# Greetings from Ontario



## Bro. D. Edward (Apr 13, 2013)

Fraternal greetings from Burford Lodge #106 in the Province of Ontario Canada. 

This App for my phone is exactly what i needed to pass the time between lodge meetings. 
A big THANK YOU to the App creator (Blake?)  and all the active members for reflecting the light into my pocket! I can clearly see there are many well spoken people to learn from here. 

I have been reading over (and learning from) all of the posts on this site in the last couple weeks, and they all add to the feeling of brotherly love i share with my lodge brethren. It's quite refreshing to find that connection with men from across the globe!  

I look forward to interacting, sharing and challenging thoughts with all of you. 

Fraternally yours,
Dave


----------



## widows son (Apr 13, 2013)

Welcome Dave, I too am from Ontario.

::::::::

> **WHAT THIS EXERCISE ASKS**
• a. Answer these questions about the Ontario greetings thread:
(i) Which lodge does the first poster name as his own?
(ii) For how long has the first poster been reading the posts on the site?
(iii) Where does the poster widows son say he is from?
• b. Resume the Ontario greetings thread, continuing on from its final sentence.
The records that follow were taken from a separate source.

::::::::

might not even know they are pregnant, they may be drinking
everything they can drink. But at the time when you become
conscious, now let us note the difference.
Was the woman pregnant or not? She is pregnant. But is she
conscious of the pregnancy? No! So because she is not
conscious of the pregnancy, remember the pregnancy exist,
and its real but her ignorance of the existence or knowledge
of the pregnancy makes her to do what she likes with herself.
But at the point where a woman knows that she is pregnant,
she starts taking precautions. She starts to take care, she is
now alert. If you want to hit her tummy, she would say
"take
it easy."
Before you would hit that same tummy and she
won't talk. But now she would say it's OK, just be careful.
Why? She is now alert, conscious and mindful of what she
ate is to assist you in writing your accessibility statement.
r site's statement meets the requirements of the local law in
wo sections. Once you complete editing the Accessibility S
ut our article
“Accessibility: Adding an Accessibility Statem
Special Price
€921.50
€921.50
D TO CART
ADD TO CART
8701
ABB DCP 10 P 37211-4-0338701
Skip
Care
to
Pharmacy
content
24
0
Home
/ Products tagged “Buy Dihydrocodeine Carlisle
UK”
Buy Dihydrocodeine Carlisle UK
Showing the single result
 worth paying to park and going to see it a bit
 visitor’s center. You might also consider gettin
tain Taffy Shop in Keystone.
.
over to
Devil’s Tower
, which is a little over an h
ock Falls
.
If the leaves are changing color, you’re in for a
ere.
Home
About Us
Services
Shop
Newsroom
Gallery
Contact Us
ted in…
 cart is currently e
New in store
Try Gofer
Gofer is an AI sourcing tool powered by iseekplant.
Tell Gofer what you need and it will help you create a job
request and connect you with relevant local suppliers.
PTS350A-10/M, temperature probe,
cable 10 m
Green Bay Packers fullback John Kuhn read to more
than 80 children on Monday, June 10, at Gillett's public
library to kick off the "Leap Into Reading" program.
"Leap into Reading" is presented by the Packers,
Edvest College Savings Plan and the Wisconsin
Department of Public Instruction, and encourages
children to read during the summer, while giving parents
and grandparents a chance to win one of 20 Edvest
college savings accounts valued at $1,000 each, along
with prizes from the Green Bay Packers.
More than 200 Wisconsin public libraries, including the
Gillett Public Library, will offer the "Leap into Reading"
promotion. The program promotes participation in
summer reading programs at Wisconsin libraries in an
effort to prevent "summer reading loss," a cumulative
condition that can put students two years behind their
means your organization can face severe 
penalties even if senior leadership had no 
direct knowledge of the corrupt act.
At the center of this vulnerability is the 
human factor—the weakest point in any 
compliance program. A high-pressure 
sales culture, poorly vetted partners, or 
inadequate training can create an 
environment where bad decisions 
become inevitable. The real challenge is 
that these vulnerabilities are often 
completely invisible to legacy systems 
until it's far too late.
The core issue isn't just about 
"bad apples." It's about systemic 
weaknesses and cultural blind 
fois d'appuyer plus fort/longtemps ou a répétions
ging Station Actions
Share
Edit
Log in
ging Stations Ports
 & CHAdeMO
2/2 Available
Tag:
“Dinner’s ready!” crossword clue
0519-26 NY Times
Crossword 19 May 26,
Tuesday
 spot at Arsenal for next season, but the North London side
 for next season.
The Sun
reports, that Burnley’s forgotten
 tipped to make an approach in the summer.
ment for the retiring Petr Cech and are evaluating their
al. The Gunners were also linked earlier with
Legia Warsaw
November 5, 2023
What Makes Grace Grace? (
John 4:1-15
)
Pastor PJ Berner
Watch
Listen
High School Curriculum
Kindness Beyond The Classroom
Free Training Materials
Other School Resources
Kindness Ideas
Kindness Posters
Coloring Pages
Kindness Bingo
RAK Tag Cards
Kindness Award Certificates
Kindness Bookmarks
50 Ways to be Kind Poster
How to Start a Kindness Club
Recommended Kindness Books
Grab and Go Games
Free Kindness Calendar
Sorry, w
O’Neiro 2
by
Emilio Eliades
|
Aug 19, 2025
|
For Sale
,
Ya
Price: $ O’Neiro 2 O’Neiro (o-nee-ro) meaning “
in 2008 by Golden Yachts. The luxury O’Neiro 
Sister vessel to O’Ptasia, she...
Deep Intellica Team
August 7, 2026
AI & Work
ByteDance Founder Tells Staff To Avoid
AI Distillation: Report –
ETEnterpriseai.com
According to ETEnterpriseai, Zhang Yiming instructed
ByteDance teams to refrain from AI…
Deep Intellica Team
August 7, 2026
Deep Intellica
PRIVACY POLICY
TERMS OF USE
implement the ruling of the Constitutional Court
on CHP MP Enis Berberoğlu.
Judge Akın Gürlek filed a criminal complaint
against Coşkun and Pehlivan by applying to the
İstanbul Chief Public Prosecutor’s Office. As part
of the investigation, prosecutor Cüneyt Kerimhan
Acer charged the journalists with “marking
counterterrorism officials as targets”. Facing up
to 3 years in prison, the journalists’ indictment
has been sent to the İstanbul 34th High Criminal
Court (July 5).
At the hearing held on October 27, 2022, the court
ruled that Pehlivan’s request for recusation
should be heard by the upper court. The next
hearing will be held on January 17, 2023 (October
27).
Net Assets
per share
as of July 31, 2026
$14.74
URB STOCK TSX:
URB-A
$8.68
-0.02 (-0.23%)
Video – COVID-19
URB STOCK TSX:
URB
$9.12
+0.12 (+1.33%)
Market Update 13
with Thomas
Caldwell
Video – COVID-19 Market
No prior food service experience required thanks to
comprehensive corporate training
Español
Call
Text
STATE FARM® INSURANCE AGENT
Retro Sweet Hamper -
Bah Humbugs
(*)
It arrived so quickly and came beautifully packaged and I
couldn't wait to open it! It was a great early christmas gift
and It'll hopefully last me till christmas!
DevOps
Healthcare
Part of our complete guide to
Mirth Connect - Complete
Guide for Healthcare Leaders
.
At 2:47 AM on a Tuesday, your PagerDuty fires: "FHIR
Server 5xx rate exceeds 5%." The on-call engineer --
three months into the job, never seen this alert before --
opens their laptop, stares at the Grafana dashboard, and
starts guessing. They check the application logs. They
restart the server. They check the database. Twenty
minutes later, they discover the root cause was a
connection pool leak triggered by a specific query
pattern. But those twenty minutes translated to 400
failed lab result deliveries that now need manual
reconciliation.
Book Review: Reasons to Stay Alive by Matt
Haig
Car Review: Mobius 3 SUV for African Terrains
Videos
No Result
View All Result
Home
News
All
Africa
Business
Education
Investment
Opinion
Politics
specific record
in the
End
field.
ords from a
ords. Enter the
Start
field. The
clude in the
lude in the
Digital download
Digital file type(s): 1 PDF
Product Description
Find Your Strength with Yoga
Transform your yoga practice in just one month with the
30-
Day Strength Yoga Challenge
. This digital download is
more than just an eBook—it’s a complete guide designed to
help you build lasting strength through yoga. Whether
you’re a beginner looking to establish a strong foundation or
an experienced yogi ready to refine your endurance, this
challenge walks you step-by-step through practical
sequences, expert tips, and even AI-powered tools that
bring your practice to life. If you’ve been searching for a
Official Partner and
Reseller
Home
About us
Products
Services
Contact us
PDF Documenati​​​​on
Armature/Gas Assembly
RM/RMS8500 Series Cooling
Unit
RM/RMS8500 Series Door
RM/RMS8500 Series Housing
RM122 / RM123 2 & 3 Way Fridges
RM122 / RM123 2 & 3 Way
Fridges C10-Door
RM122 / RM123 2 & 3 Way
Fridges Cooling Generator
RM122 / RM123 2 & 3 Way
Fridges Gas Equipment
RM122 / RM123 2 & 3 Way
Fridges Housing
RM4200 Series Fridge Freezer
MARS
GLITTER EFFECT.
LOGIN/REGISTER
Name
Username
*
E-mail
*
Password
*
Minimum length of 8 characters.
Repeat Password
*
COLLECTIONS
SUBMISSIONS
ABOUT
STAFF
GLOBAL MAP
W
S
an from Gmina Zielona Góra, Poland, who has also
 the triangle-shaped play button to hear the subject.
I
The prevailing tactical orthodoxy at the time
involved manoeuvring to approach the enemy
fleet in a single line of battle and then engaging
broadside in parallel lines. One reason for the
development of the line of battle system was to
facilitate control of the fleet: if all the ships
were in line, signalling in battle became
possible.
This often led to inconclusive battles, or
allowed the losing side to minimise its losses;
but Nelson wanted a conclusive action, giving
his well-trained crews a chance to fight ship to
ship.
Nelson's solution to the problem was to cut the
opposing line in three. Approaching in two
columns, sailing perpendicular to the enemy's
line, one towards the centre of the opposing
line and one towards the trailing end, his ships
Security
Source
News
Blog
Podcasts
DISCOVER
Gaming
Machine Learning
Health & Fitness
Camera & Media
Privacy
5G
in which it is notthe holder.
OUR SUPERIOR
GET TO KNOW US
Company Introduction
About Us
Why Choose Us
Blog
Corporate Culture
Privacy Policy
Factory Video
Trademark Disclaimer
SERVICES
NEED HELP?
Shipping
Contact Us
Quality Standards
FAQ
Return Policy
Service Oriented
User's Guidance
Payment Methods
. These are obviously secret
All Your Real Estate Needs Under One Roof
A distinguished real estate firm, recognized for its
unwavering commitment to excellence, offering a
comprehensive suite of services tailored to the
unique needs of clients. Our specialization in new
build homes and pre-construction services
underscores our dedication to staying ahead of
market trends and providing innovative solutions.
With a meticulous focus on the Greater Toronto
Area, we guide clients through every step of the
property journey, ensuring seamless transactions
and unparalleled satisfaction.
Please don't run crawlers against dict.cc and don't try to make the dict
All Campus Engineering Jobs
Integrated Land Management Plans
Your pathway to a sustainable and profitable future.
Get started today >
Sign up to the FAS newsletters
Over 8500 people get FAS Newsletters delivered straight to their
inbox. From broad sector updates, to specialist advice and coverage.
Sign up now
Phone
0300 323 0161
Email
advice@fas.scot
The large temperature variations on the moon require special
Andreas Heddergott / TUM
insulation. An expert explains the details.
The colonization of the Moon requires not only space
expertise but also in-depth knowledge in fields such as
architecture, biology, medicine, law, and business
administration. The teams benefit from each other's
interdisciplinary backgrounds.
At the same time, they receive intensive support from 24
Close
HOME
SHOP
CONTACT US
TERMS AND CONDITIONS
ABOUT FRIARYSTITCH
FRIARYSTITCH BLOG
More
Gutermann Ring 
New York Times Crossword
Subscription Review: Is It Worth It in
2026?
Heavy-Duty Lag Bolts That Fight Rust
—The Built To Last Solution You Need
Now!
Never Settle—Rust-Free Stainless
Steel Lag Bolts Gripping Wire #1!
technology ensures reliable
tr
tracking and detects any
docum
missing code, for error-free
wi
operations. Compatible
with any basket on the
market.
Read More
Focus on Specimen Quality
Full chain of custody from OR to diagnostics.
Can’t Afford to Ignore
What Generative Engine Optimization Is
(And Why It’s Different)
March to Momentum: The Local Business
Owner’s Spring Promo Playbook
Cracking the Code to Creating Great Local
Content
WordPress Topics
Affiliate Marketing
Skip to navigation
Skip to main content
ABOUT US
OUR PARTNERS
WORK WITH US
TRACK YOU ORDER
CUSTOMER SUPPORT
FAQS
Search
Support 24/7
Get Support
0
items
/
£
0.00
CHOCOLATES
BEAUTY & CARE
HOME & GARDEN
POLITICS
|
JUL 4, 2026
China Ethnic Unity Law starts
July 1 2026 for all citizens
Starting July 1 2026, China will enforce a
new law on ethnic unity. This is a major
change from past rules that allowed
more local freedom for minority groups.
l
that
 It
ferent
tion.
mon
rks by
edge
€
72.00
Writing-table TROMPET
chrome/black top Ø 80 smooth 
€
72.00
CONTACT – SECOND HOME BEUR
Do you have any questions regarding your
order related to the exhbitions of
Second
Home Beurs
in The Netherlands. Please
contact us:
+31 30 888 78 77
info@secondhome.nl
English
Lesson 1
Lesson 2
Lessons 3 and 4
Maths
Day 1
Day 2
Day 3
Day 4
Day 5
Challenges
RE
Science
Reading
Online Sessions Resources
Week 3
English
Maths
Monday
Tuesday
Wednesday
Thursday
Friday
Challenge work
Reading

::::::::

> **TASK RESULTS**
• a.
(i) Burford Lodge #106
(ii) The last couple weeks
(iii) Ontario

• b.
----------



## martin (Apr 13, 2013)

Hey brother welcome . Im from ontario too maple- woodbridge


----------



## DJGurkins (Apr 14, 2013)

Wow you guys from Canada better be careful or someone might think you are planning a take over. LOL Welcome to the Forum Bro. D.  Edward. Enjoy the light that abounds.


----------



## Brett (Apr 14, 2013)

I'm in Ontario too, Fort William 415.

Freemason Connect Mobile


----------



## widows son (Apr 14, 2013)

We come in peace...eh


----------



## Bro. D. Edward (Apr 14, 2013)

Haha...  And we brought our own beer too eh.  

It's nice to see some local guys on here as well. Thanks for the welcome gentlemen. 


Freemason Connect Mobile


----------



## Bro. Stewart P.M. (Apr 14, 2013)

Welcome!!


----------



## lawyer_taj (Apr 15, 2013)

Greetings from Lodge Itebite 1619 S.C., Edo State Nigeria.


Freemason Connect Mobile


----------



## cog41 (Apr 15, 2013)

Greetings from East Texas!


----------



## Benjamin Baxter (Apr 16, 2013)

Welcome Bro Dave. I agree this app is a great way to pass the time and get some answers while doing it.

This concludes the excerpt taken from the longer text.